Russian oligarchs fight €267 mln claim in Limassol court
The Limassol District Court will hear a landmark bank fraud case when Russian oligarch brothers Dmitri and Alexei Ananyev fight a worldwide freezing order issued in Cyprus in a bid by Moscow authorities to recover €267 mln.
“This case will test the willingness of the Cyprus courts to
exercise their powers and provide remedies to help the Russian banks recover
their assets,” explained Alexandros Gavrielides, a partner in Skordis,
Papapetrou & Co.
The Ananyev brothers, presently living in Cyprus, are being
sued by Bank of Non-Profile Assets ‘Trust’, a Russian state-owned bank tasked
with restructuring the country’s banking system.
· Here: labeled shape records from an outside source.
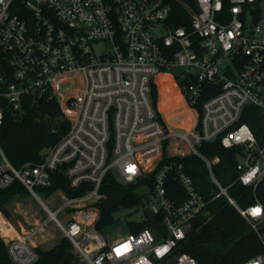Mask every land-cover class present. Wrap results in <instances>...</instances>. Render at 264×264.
<instances>
[{"label":"built area","instance_id":"built-area-1","mask_svg":"<svg viewBox=\"0 0 264 264\" xmlns=\"http://www.w3.org/2000/svg\"><path fill=\"white\" fill-rule=\"evenodd\" d=\"M175 1L183 0H0V128L7 110L54 99L70 120L41 163L17 167L0 146V189L20 183L48 213L27 229L0 210L12 263L39 259L34 237L54 220L80 264H199L182 249L194 222L209 220L221 197L263 247L243 264H264V203L257 197L244 206L231 193L237 182L256 190L264 181V10L257 11L259 0H194L189 26L175 27ZM105 43L111 49L98 52ZM176 67L184 68L178 88L194 122L172 128L155 108L153 90L161 74L175 77ZM216 141L235 155L237 174L227 184L215 173L220 156L201 150ZM186 156L202 161L209 189L200 190L176 160ZM59 170L85 191L51 192L52 209L40 189L52 186ZM110 172L148 188L145 213L161 214L162 228L112 241L97 228ZM170 175L181 185L179 201L167 187Z\"/></svg>","mask_w":264,"mask_h":264},{"label":"trees","instance_id":"trees-1","mask_svg":"<svg viewBox=\"0 0 264 264\" xmlns=\"http://www.w3.org/2000/svg\"><path fill=\"white\" fill-rule=\"evenodd\" d=\"M187 4L194 11H198L194 0L175 1L169 18L172 26H189L191 14ZM257 7V11L261 10L264 7V0H259ZM174 74L178 84L182 86L183 81L180 74L175 72ZM159 88L160 97L159 89L154 87L153 104L158 111L162 112L170 127H186L193 124V112L187 108L180 96L178 101L184 105V111H188L189 114L187 113L188 115L184 117L181 125L172 121V116L169 114L170 107L167 103L169 96L175 97V92L161 82H159ZM209 95L204 93V99ZM248 122L255 128V119H249ZM69 128L70 120L65 117L56 99L50 102L29 103L21 113L6 111L4 122L0 128V146L17 167L27 162L41 163L44 160L45 151L54 146L68 132ZM201 150L210 157L220 156L221 160L215 166V173L224 184L229 183L236 176L235 155L231 154L218 141L203 143ZM176 160L185 164L200 190L211 187L205 166L196 156L178 157ZM52 179V186L40 189L46 196L59 188L63 189L68 196H77L85 191V188L71 187L63 170L54 173ZM167 187L174 199L179 201L183 198L181 185L172 175L169 176ZM140 188L141 183L124 184L117 180L113 173H108L103 185V191L107 197L99 203L100 218L96 223L97 228L106 232L109 228L122 223H125L128 230L133 232L145 227L154 231L162 228V215L151 213L148 209L143 220L140 221L130 220L125 215L116 213L122 207H142L146 204V194ZM231 193L244 206L254 203L257 197L264 203V181L256 190L237 182L231 187ZM25 194H29V192L20 183L0 189V210L9 215L5 207L6 204L17 195ZM212 209L214 213L209 220H206L205 216H200L194 222V228L182 251L195 256L199 264H243L263 252L258 235L247 220L233 206L228 205L225 199L218 197L213 203ZM37 250L39 259L34 264H80L66 237L60 239L51 248L38 247ZM0 264H14L10 260L6 244L1 237Z\"/></svg>","mask_w":264,"mask_h":264},{"label":"rangeland","instance_id":"rangeland-1","mask_svg":"<svg viewBox=\"0 0 264 264\" xmlns=\"http://www.w3.org/2000/svg\"><path fill=\"white\" fill-rule=\"evenodd\" d=\"M264 10V7H263ZM109 50L111 49L110 44L105 43L97 46V51L100 52L102 50ZM184 68L183 67H176L174 72L177 74L182 75ZM175 75V74H174ZM162 84L166 85L171 91H174V96H169L168 100V107L169 114L172 116V121L177 124H182V120L186 115L189 114L188 111H184V105L179 102L180 92L178 90V83L176 78L174 77L173 80H170L168 76H161L158 78ZM178 95V96H177ZM160 97V94H159ZM160 99V98H159ZM159 101V100H158ZM186 105V104H185ZM159 107V102H158ZM188 113V114H187ZM191 125V124H190ZM143 192L148 191V188L145 186H141L140 188ZM45 201L51 206L52 209H55L53 203V197H48L44 195L43 197ZM6 209L8 210V217L10 220L17 226L25 227L30 229L36 226L39 221L46 220L48 213L42 208L41 204L31 194L25 195H17L12 200H10L6 204ZM3 211V210H2ZM5 213V212H4ZM117 214L125 215L128 219L134 221L143 220L145 210L142 206H133V207H122L119 209ZM130 230H128L125 223L119 224L116 227L109 228L106 232L109 233V240L112 241L113 239H117L120 237L125 236ZM64 237L62 231L56 226L54 220L48 221L42 229H40L36 236L34 237V241L39 245L41 248H51L54 246L60 239Z\"/></svg>","mask_w":264,"mask_h":264},{"label":"crops","instance_id":"crops-1","mask_svg":"<svg viewBox=\"0 0 264 264\" xmlns=\"http://www.w3.org/2000/svg\"><path fill=\"white\" fill-rule=\"evenodd\" d=\"M161 76H168V78L170 79V80H173L174 79V76L172 75V74H161L159 77H161ZM158 77V78H159ZM160 81H158V83H159ZM178 86V85H177ZM178 88V87H177ZM158 89H159V94H160V88H159V86H158ZM178 90H179V88H178ZM181 95V94H180ZM182 96V95H181Z\"/></svg>","mask_w":264,"mask_h":264},{"label":"snow or ice","instance_id":"snow-or-ice-1","mask_svg":"<svg viewBox=\"0 0 264 264\" xmlns=\"http://www.w3.org/2000/svg\"><path fill=\"white\" fill-rule=\"evenodd\" d=\"M131 170V169H130ZM259 210L257 209V210H254V212H258Z\"/></svg>","mask_w":264,"mask_h":264}]
</instances>
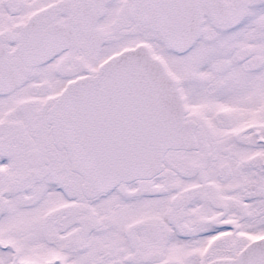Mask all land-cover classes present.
<instances>
[{"label": "snow or ice", "instance_id": "6c2138e0", "mask_svg": "<svg viewBox=\"0 0 264 264\" xmlns=\"http://www.w3.org/2000/svg\"><path fill=\"white\" fill-rule=\"evenodd\" d=\"M0 264H264V0H0Z\"/></svg>", "mask_w": 264, "mask_h": 264}]
</instances>
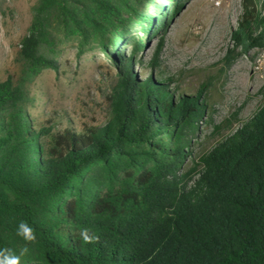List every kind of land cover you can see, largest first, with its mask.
Segmentation results:
<instances>
[{"label": "trees", "instance_id": "trees-1", "mask_svg": "<svg viewBox=\"0 0 264 264\" xmlns=\"http://www.w3.org/2000/svg\"><path fill=\"white\" fill-rule=\"evenodd\" d=\"M241 1L227 66L239 51L264 48V0ZM186 2L33 6L18 73L0 78V247L19 255L27 246L21 264H264V103L221 135L202 90L179 91L157 70L166 26ZM133 25L144 36H131ZM59 26L80 37L81 51L96 41L117 69L103 122L77 125L56 111L31 112L35 79L61 68ZM155 38L151 69L140 79L134 65H144L141 53ZM205 125L222 138L197 153ZM21 221L33 228L34 242L16 235ZM82 229L96 239L83 242Z\"/></svg>", "mask_w": 264, "mask_h": 264}, {"label": "rangeland", "instance_id": "rangeland-1", "mask_svg": "<svg viewBox=\"0 0 264 264\" xmlns=\"http://www.w3.org/2000/svg\"><path fill=\"white\" fill-rule=\"evenodd\" d=\"M37 2L0 0V78L18 73L19 41L28 32ZM241 15V0H187L179 15L166 26L160 69H157L165 77H173L170 83L179 91L187 88L188 93L197 94L202 90L201 100L208 105L207 118L219 126L221 135L234 131L264 103V48L248 53L239 51L230 66L226 63L233 48L231 34ZM54 31L61 40V68L58 72L46 69L35 79L32 114L46 116L56 111L77 125L103 122L108 112L105 94L117 80L114 63L96 41L84 43L81 51L78 35H65L60 26ZM130 34L144 36V30L133 25ZM157 40L141 53L144 65H134L140 79L148 76L151 69L148 63ZM131 48L128 44L125 53L129 54ZM214 125L203 127L204 132L195 145L197 153L210 149L222 138L212 133Z\"/></svg>", "mask_w": 264, "mask_h": 264}, {"label": "clouds", "instance_id": "clouds-1", "mask_svg": "<svg viewBox=\"0 0 264 264\" xmlns=\"http://www.w3.org/2000/svg\"><path fill=\"white\" fill-rule=\"evenodd\" d=\"M16 235L26 242H34L36 235L33 228L24 221L19 222L16 228ZM80 236L83 242L90 243L96 239L94 235H90L88 229H82ZM29 251L27 246L20 249L19 255L14 254L12 249L0 247V264H21V257L25 256Z\"/></svg>", "mask_w": 264, "mask_h": 264}]
</instances>
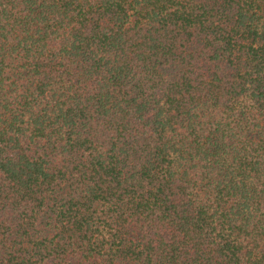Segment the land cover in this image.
<instances>
[{"label": "trees", "instance_id": "trees-1", "mask_svg": "<svg viewBox=\"0 0 264 264\" xmlns=\"http://www.w3.org/2000/svg\"><path fill=\"white\" fill-rule=\"evenodd\" d=\"M0 264H264V0H0Z\"/></svg>", "mask_w": 264, "mask_h": 264}]
</instances>
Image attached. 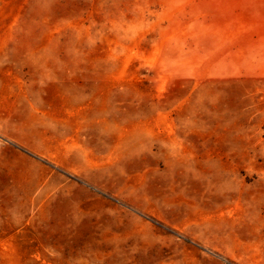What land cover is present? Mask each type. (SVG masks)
<instances>
[{
  "label": "rangeland",
  "instance_id": "1",
  "mask_svg": "<svg viewBox=\"0 0 264 264\" xmlns=\"http://www.w3.org/2000/svg\"><path fill=\"white\" fill-rule=\"evenodd\" d=\"M0 264H264V0H0Z\"/></svg>",
  "mask_w": 264,
  "mask_h": 264
}]
</instances>
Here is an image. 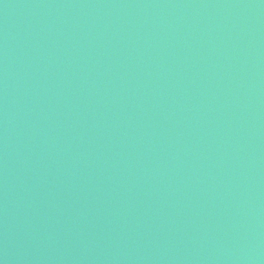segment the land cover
Segmentation results:
<instances>
[{"label": "water", "instance_id": "1", "mask_svg": "<svg viewBox=\"0 0 264 264\" xmlns=\"http://www.w3.org/2000/svg\"><path fill=\"white\" fill-rule=\"evenodd\" d=\"M0 264H264V0H0Z\"/></svg>", "mask_w": 264, "mask_h": 264}]
</instances>
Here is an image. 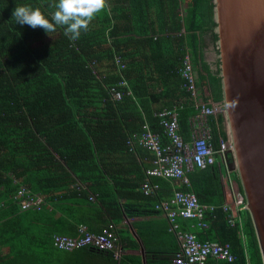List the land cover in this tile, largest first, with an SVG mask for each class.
Segmentation results:
<instances>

The bank alleges the brothers are responsible for illegal
syphoning of significant assets from Promsvyazbank (PSB) and wholly-owned
subsidiary Avtovazbank (AVB), the rights under which were subsequently assigned
to ‘Trust’ Bank.
‘Trust’ Bank also alleges the brothers and their wives,
Lyudmila, and Daria, are responsible for the unlawful concealment of assets to
put them beyond the reach of their creditors.
By December 2017, PSB was in a critical condition and in
need of financial rescue.
The Russian Central Bank intervened to appoint temporary
administrators, who then discovered a substantial ‘black hole’ in PSB’s balance
sheet of around €1.5 bln, leading to a bailout and rescue by the Russian state.
In November 2020, ‘Trust’ Bank obtained a worldwide freezing
order (WFO) from the Cyprus courts against the brothers and their wives,
fearing, based on their previous history of asset dissipation, would continue
hiding their assets from the Bank and other creditors, who are suing them.
The Cypriot case is based, among other evidence, on a
forensic report by auditors KPMG, submitted to the Cyprus court in November
2020, setting out four schemes through which the bank says more than €267 mln
was syphoned from PSB.
While the bank will oppose the cancellation of the asset
freeze during the hearing on April 6, it is also continuing its investigations
with KPMG.
The case management hearing on the underlying lawsuit to
order the return of the missing millions to the Bank is expected to be heard in
Cyprus later in the year.
The case also shines a light on Cyprus’s former ‘golden
passport’ scheme, whereby Cyprus sold citizenship – and thus the right to live
and work anywhere in the EU – to wealthy investors in Cypriot property schemes
and government funds.
The scheme was popular amongst Russian and Chinese oligarchs
but was unceremoniously shut down in November when the EU threatened to sue
Cyprus over how the scheme was operated after a revealing Al Jazeera scoop.
The video newsreel forced two senior politicians, the
then-House President and a senior MP, to resign over their seeming involvement
to secure ‘golden passports’ in exchange for bribes or favours.
Forbes fame to Limassol ‘exile’
According to the ‘Trust’ Bank court claim, Dmitri Ananyev
and his wife, Lyudmila, purchased Cypriot citizenship, thereby EU residency
rights in June 2017 – just six months before the collapse of PSB. Shortly
after, the brothers became aware of the Russian central bank’s inspection of
PSB, which led to it placing PSB into temporary administration.
Alexei and his wife Daria also purchased Cypriot citizenship
approximately at the same time as Dmitri and Lyudmila.
Dmitri and Lyudmila reportedly live in a multi-million villa
in Cyprus.
Alexei and his wife, Daria, live in exile in a luxurious 800
square metre apartment, spanning the entire fifth floor of one of Vienna’s most
famous buildings on the Hoher Markt.
In 2017, Forbes cited the Ananyev brothers as the 58th and
59th richest men in Russia, together worth over $2.8 bln, largely based on the
value of PSB.
By 2010, PSB was the ninth-largest bank in Russia and
recognised, in 2014, as “systemically important” (in other words, it was on
Russia’s list of ‘too big to fail’ banks).